Pull out each line of the items below that contains the string "pose". Case counts.

*** RECORDS FOR THIS TASK ***

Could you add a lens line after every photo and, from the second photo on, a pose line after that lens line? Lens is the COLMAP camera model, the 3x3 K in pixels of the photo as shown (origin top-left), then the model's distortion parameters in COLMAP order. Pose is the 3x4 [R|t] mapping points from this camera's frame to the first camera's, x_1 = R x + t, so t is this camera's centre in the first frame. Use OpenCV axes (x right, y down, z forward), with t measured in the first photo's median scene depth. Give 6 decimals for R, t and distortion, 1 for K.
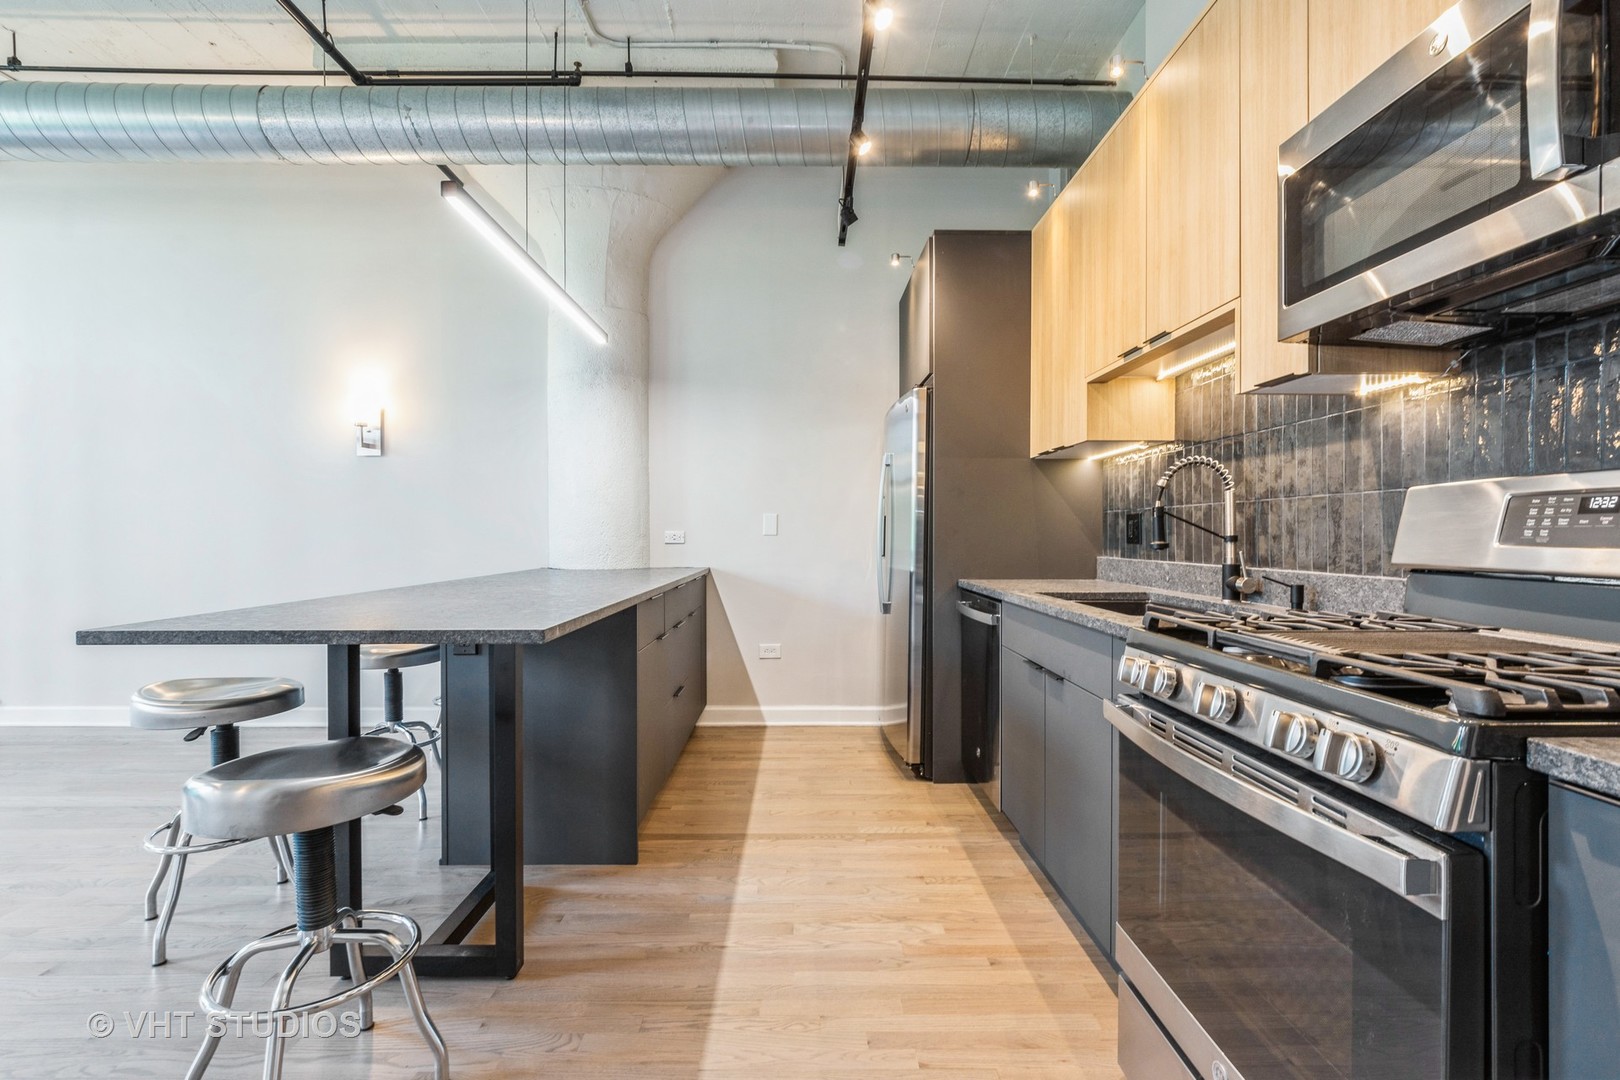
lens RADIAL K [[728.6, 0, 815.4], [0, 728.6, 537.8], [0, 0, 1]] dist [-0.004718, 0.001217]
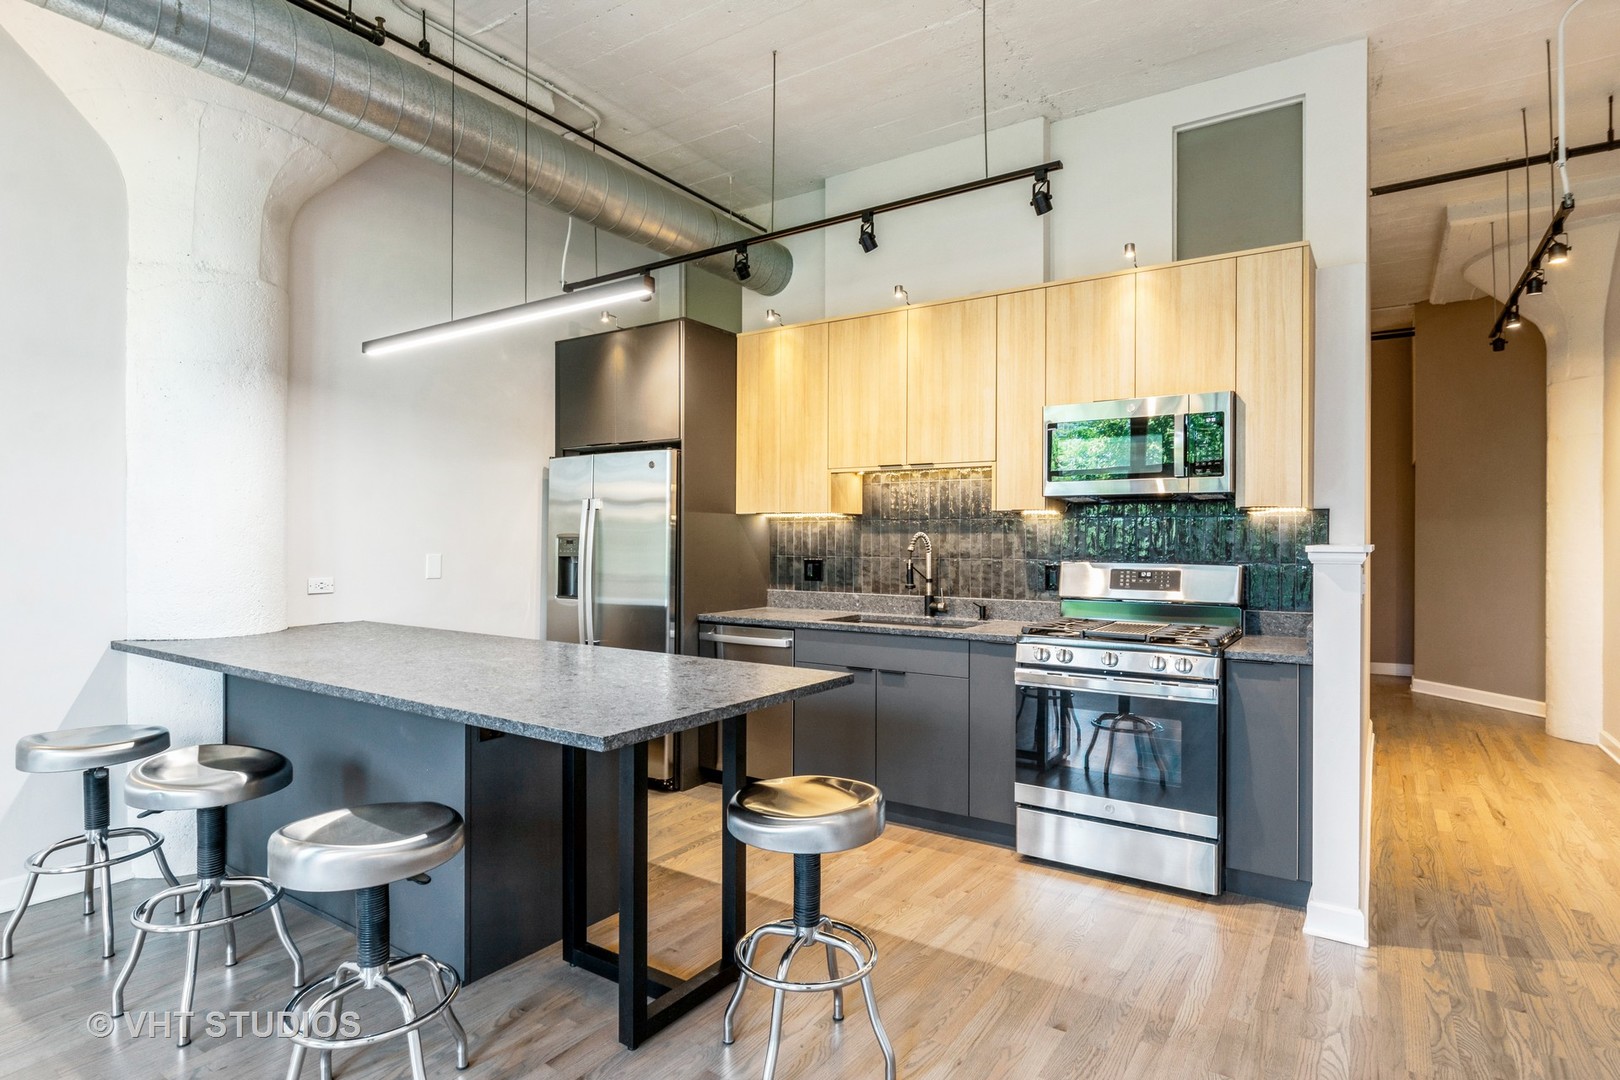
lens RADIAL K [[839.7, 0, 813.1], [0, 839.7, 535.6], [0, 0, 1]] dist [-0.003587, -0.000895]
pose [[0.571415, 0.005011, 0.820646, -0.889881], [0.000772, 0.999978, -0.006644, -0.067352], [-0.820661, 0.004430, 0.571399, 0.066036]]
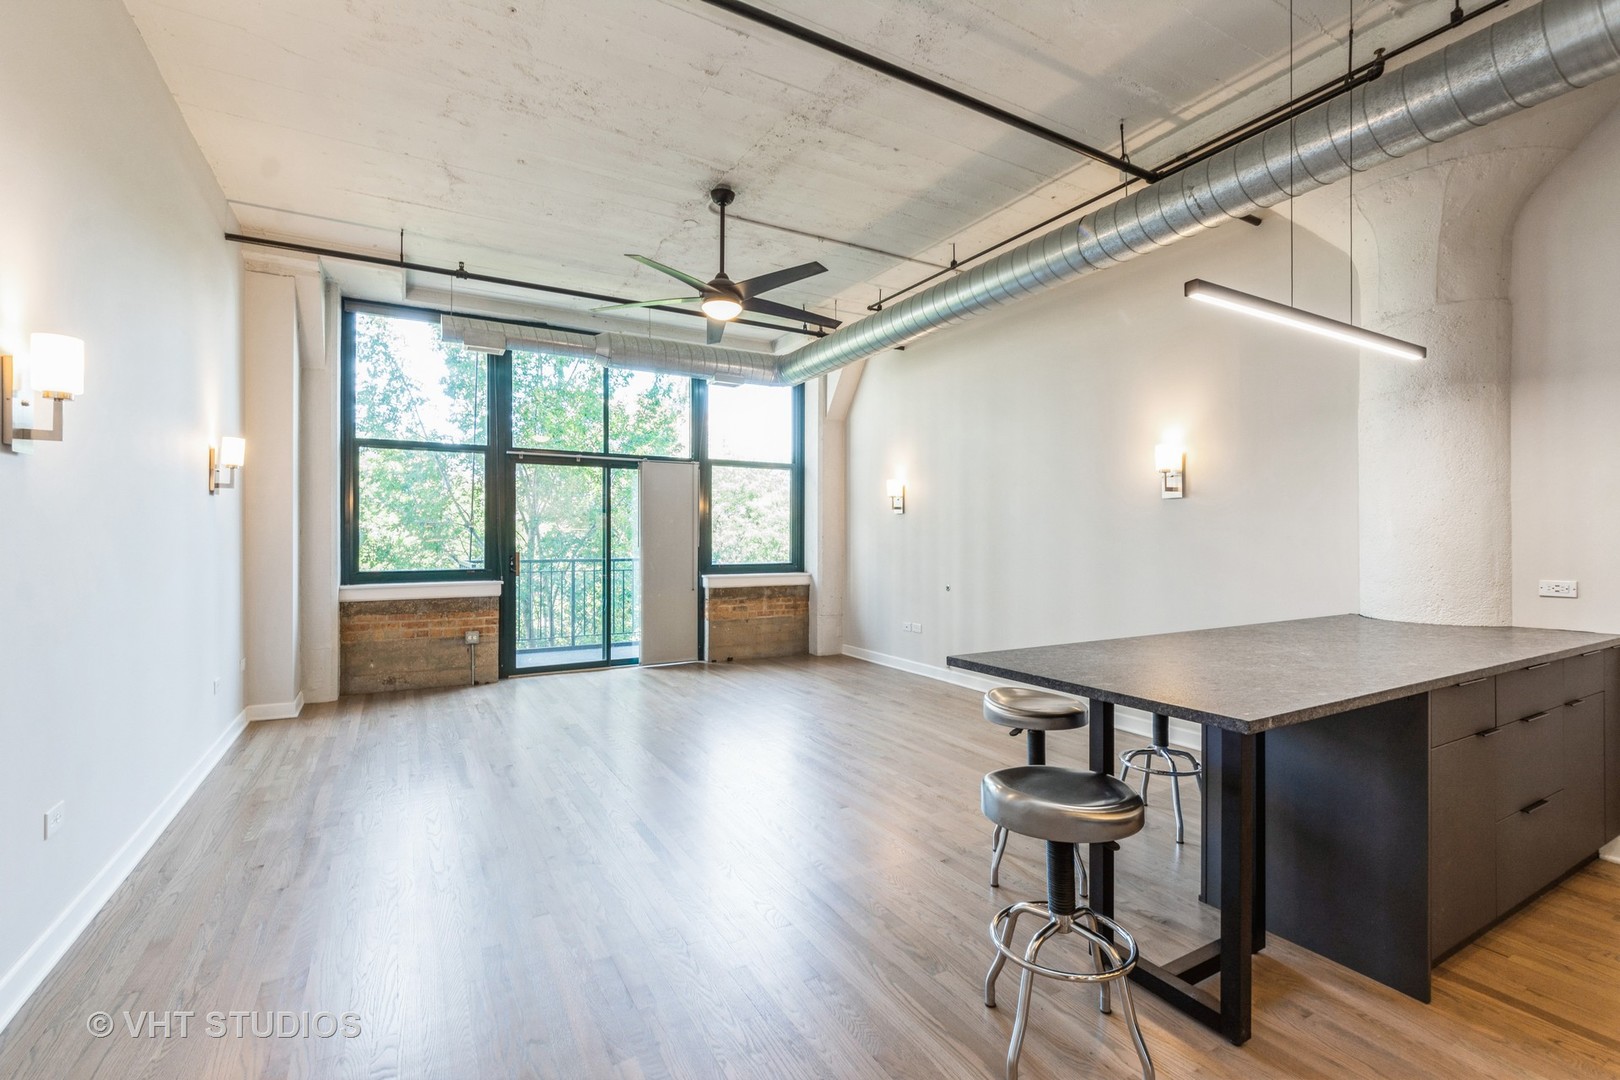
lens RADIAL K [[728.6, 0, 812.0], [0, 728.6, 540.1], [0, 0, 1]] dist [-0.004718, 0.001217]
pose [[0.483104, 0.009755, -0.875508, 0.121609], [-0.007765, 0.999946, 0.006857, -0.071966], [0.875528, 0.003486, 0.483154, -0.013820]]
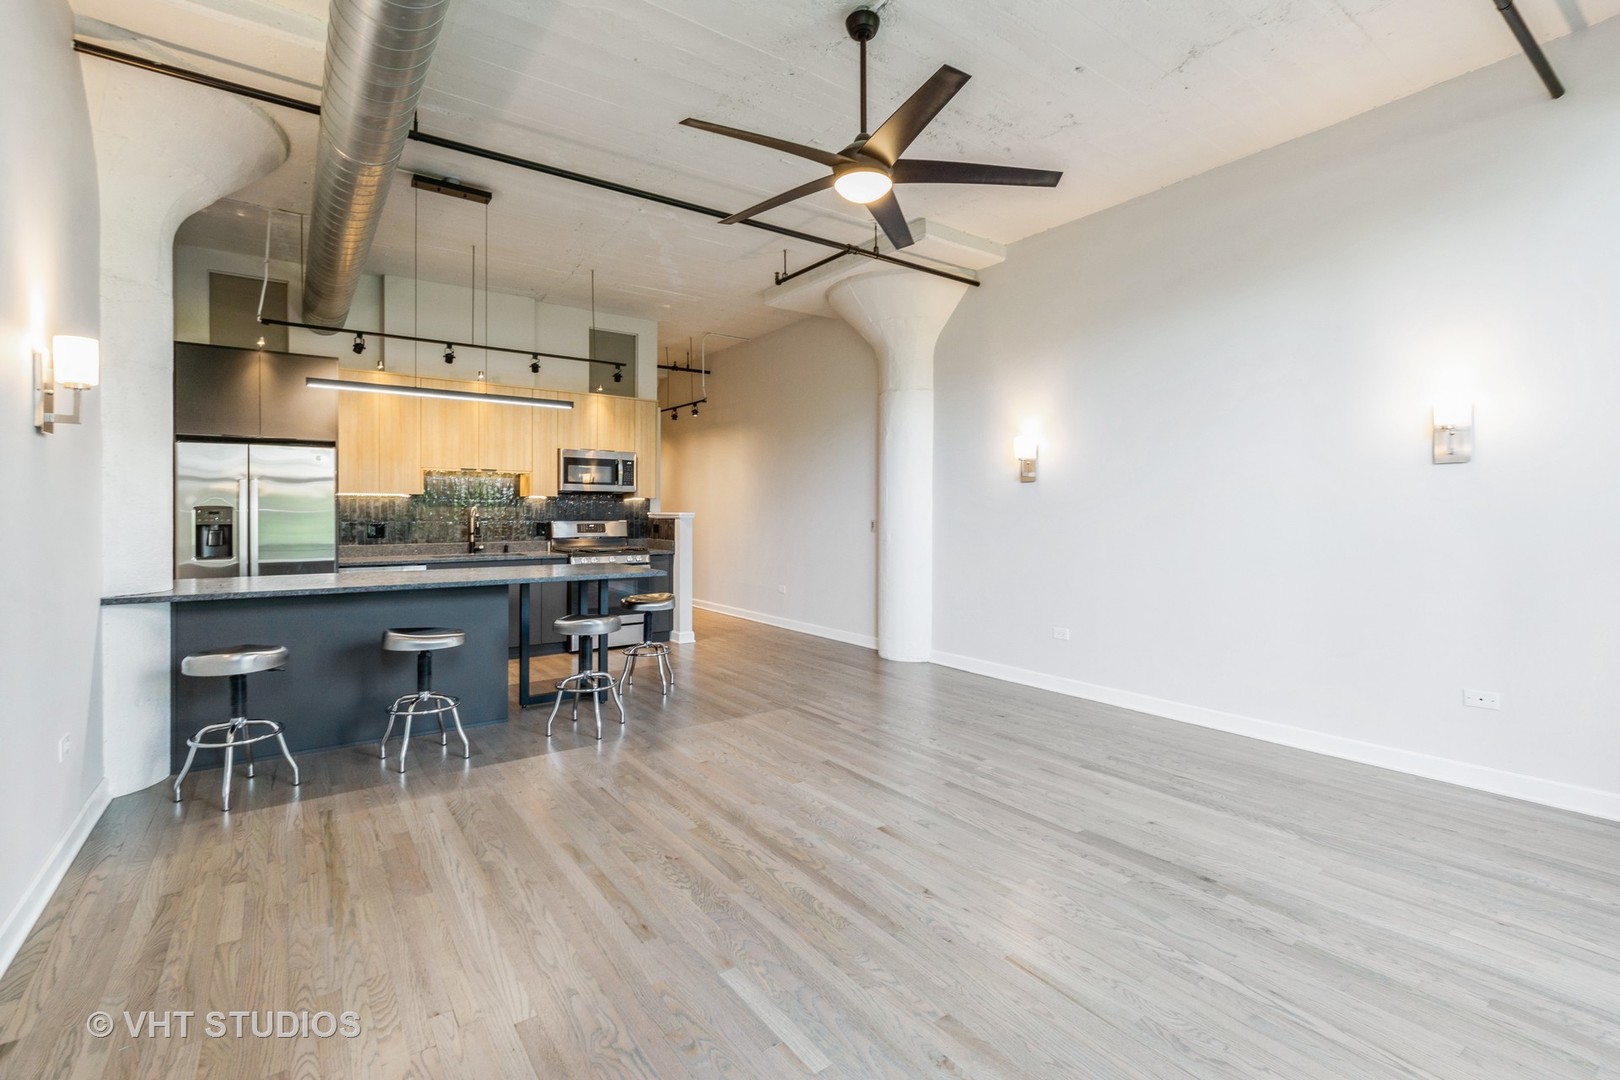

*** End of RECORDS FOR THIS TASK ***

_EXERCISE RESULT_:
Could you add a lens line after every photo and, from the second photo on, a pose line after that lens line? Lens is the COLMAP camera model, the 3x3 K in pixels of the photo as shown (origin top-left), then the model's distortion parameters in COLMAP order. Pose is the 3x4 [R|t] mapping points from this camera's frame to the first camera's, x_1 = R x + t, so t is this camera's centre in the first frame. Use OpenCV axes (x right, y down, z forward), with t measured in the first photo's median scene depth. Give 6 decimals for R, t and distortion, 1 for K.
pose [[0.571415, 0.005011, 0.820646, -0.889881], [0.000772, 0.999978, -0.006644, -0.067352], [-0.820661, 0.004430, 0.571399, 0.066036]]
pose [[0.483104, 0.009755, -0.875508, 0.121609], [-0.007765, 0.999946, 0.006857, -0.071966], [0.875528, 0.003486, 0.483154, -0.013820]]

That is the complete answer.